• **Requirement 1**
Find every line in the records that contains the word "points" and copy each of those lines. Case counts.

• **Supplied text**

##############################

First of all, hello! I'm not sure how I got roped into this, but I did a new site design, and am working on converting it to HTML (and PHP) right now. The response overall was quite positive, so we're moving forward with it (as far as I can tell -- I got no one telling me 'no').

"Stefan Bidigaray" <address@hidden> wrote:
> Just FYI, I think it would make more sense if this discussed the redesign in
> this ML.
>
> Here's a summary of what's been discussed so far:

Yeah, it would be nice if the poor sods who get to maintain it get
some chance to comment... ;-) Where was the past discussion? 

It happened on discuss-gnustep, most recently under the subject Site Redesign. Also, it was never my intention to throw work on anyone, hence my own conversion of the site to HTML/CSS/PHP. I'm also willing to do much of the maintenance of it, if need be.

Some of
the menu ordering decisions look a bit odd ("Donations" under
"Support"?), so I'd be interested to see the reasons.

I wanted to limit the number of top level items -- Support is perhaps the wrong word... maybe Contribute? Or maybe we need to split those up to two items: Support (for Bugs and Contact info), and Contribute (for Donations and How to get involved). Donations shouldn't be a top-level item though -- it should fall under a general "giving back" category, like Contribute.

> This is the current mock up by Jesse (feel free to comment on it):

Looks good as a graphic and it looks like it should convert to
xhtml/css fairly well. 

Yep -- the translation is going smoothly so far.

Question: "Recent Commits" only shows one
commit, so isn't it mistitled? 

Not if we allow for some sort of _javascript_ cycling of commit messages, say the last 5 or so. Also, by making it plural and linking to the Status page (or a subsection of the News page, as Stefan suggested), we show that there has been a lot of activity recently (which was one of our prime motives for the site redesign).

##############################

• **Record set**
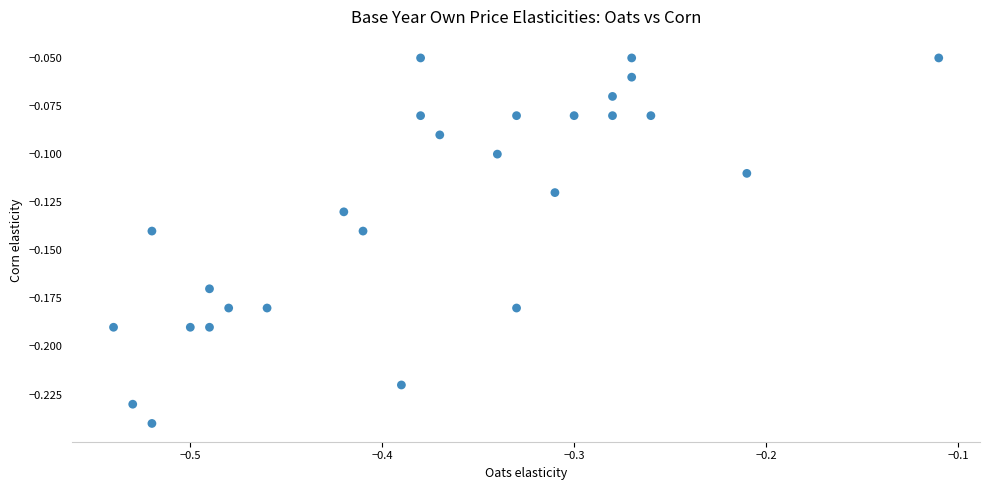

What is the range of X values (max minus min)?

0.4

##############################

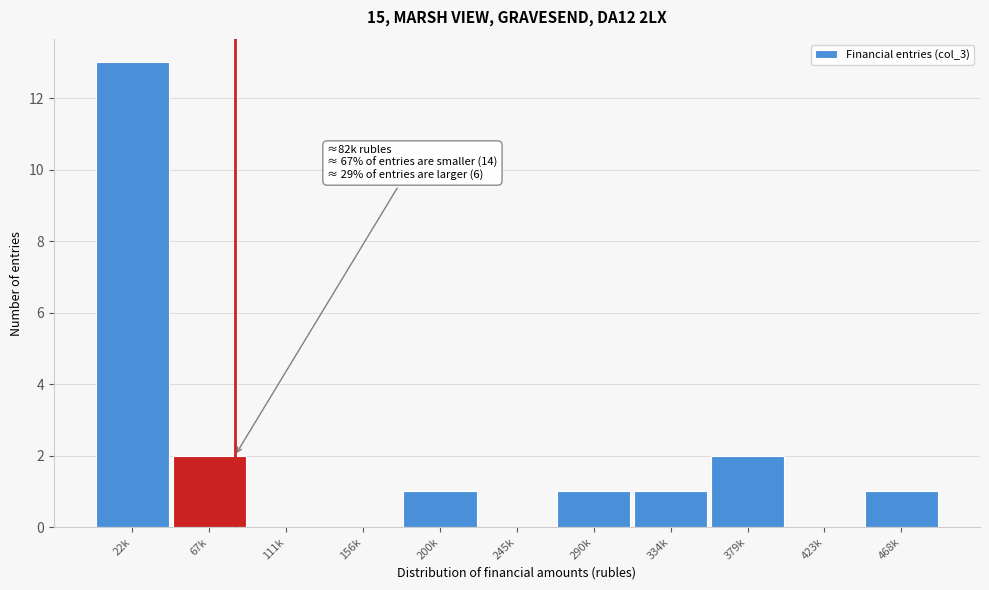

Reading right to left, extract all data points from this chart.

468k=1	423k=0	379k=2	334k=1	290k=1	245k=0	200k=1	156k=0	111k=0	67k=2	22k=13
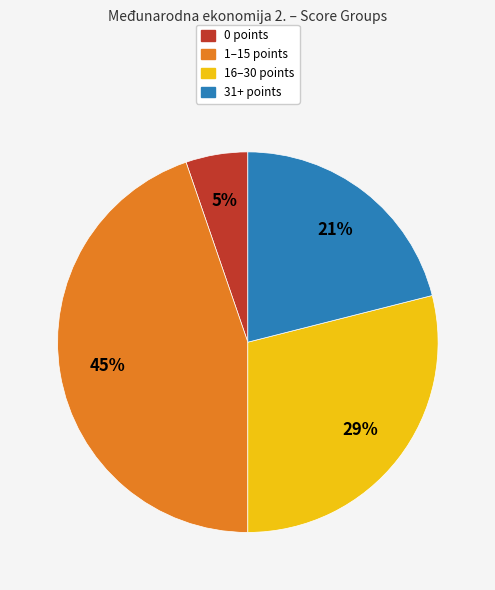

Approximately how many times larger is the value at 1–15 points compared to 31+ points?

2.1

##############################

• **Requirement 2**
Continue the site redesign discussion from the point where it ends.

• **Written reply 1**
Reading right to left, extract all data points from this chart.
Approximately how many times larger is the value at 1–15 points compared to 31+ points?

• **Written reply 2**
Also, will most front page users know
what a "commit" is anyway?  Are we keeping one front page for all, or
having a front news page, a user-home and a devel-home?

GNUstep is, at its core, a developer tool and environment. And we need to appeal to developers in order to get more apps built, in order to get more users and mind- and market-share. Developers will likely know what commits are, and if they don't, they can click and see "Oh, they're adding a lot of new stuff... daily!", which is the impression that we want to give. We want people to know that GNUstep is an active, alive project.

The front page news will be pulling from the News section, which will be just a Planet installation (assuming we can get Python installed, or find a PHP version). Planet is a feed aggregator ( http://www.planetplanet.org/ ), and we want to pull all the disparate GNUstep-related blogs under a single site, in order to show users that we are alive, and we have developers working on things. The front page news will just show the last 5 entries on the News page, which will be the last 5 things posted to the blogs we pull from -- and we just need to determine which blogs those are. Chances are some of the content will be very technical, some will be about new app releases, and some will be examples of work in progress stuff -- no separation of "developers" or "users".

I'm a little puzzled why "Get Started" is repeated and I wonder
where/how the body text is coming from, but I expect those have been
discussed already too.

The Header version of Get Started is swappable -- we could put anything that we want to focus on there. Or, if we want it to always to get a Get Started page, we could use different terminology. I'm still working through that.

[...]
> Adam pointed out that we will need to contact Manuel Guesdon (
> address@hidden) as well as address@hidden (their website is in
> French, do we need a French speaking person to make contact) for information
> on the available software.  We can probably do this while we're deciding
> what is needed, and also by someone that understands about web site
> design/programming.

No, I don't think so - they speak pretty good English.  S'il y a
besoin, je traduiserai.  IIRC, the current site supports PHP, but
anything else (databases or whatever) will need a request.

I sent an email off to him yesterday... we'll see what we hear back. At there very least, yes, we need PHP. And Python perhaps, for the Planet installation. We shouldn't need a db though, unless Planet requires it.


J.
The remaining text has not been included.